UMass Women into Leadership, a new program through the Department of Political Science, aims to reduce the gender gap in public service through networking, mentorships and professional development programming.

“UWiL is designed to give our current students the skills and confidence they need to succeed in the public sector – not only as high quality workers, but as powerful leaders,” executive director Michelle Goncalves said.

Goncalves said she first got the idea for the program at a networking event through the political science department held a few years ago where the majority of the attendees and the speakers were male.

She said she quickly noticed the gender disparity, as well as the fact that the male and female attendees approached the networking opportunity differently. Soon, she had an idea for a program she hopes will fill an important gap on campus.

“Whether they want to run for office, seek a cabinet appointment or serve as a senior staffer, our trainees will gain the skills, support, knowledge and networks they need to pursue a path of leadership in public office,” said Christina M. Knowles, co-chair of the Board of Directors and a UMass alumna.

The program is open to any female undergraduate, regardless of major, class, year or political ideology. Goncalves is specifically looking for a wide variety of students to apply to the program.

“We hope that our cohort of students reflect the diversity of political opinions on campus,” she said.

UWiL will consist of a one-credit class with academic readings and assignments and a hands-on portion involving a weekend skill-building workshop, facilitated networking opportunities and the mentorship of UWiL board members, many of whom are UMass alumni. The program will bring together a group of women interested in furthering their leadership capabilities and give them the tools and people to help them do so.

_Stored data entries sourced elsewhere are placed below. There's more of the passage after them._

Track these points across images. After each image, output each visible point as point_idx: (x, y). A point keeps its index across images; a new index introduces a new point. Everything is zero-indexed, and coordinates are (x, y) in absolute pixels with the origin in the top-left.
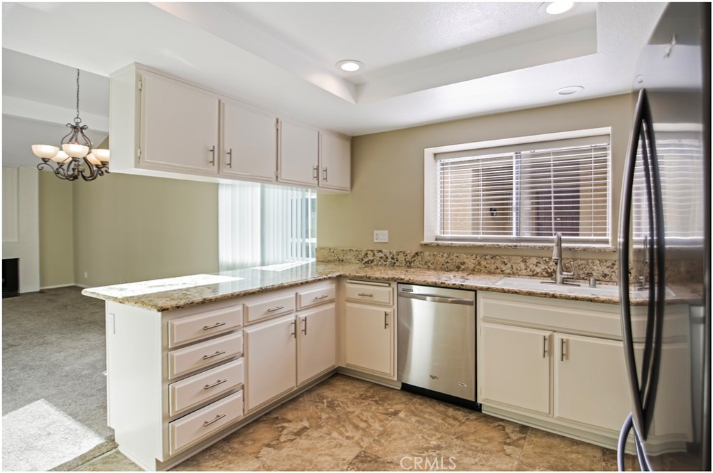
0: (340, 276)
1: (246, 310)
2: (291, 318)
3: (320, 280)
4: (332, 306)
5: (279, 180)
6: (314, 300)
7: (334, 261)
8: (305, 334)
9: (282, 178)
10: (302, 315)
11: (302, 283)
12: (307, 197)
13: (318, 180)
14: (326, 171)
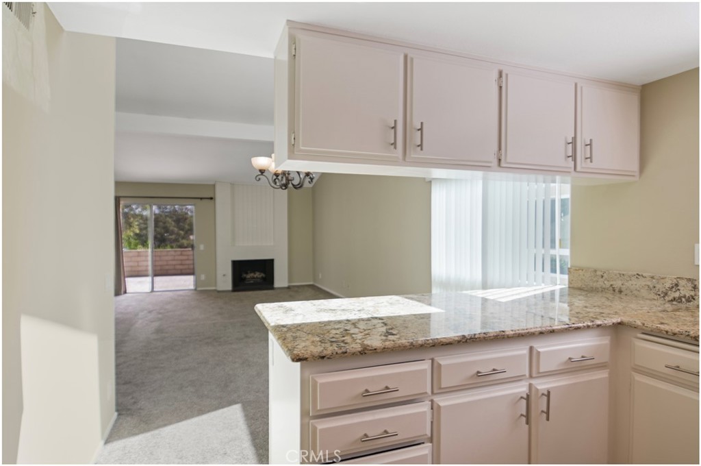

“Encouraging more women to enter politics is the passion of these women and they were very eager to help out,” Goncalves said. “In many ways, the board reflects the skills UWiL students will gain through the program – political fundraising, communication, lobbying, campaign management, elected office and more.”

An ideal student for the program is not necessarily heavily involved with politics or public service. Goncalves stressed that students who haven’t been involved within the campus can still possess the skillsets to make them good leaders.

“The ideal applicant will be interested in building her skillset, learning about public service and want to enter the political arena after graduation,” Goncalves said.

The program’s launch comes at a time when women’s equality is increasingly in the news, from the existence of “Women’s Equality Day” to Beyonce’s feminist-emblazoned performance at the Video Music Awards. The national conscience has never been more in tune to this issue, and yet, Goncalves said she thinks the right time for this program would have been several years ago.

“When I talk to alumni about UWiL their response is always, ‘I wish that existed on campus when I was there,’” Goncalves said. Alumni have been crucial to helping Goncalves transform the program from an idea raised in a board meeting to a functioning program, especially financially, since it isn’t feasible for the University to fully fund the program each year.

Michaelah Morrill is co-chair of the Board of Directors and as an alumna herself, heavily involved with the UMass Political Science Department.

“Women aren’t projected to have a 50 percent majority in Congress until 2121, despite being 50 percent of the population,” Morrill said. “As a society we can do better than that – and UMass and UWiL can help.”

Goncalves said she hopes to one day see the program listed on the resumes of the top leaders in the state.

“As the state’s flagship campus, I think we have a responsibility to train our students to be effective public leaders,” she said. “Leaders who understand public education and can be a lasting presence in the political world.”

Applications are due Oct. 15, and the program will begin in the spring semester.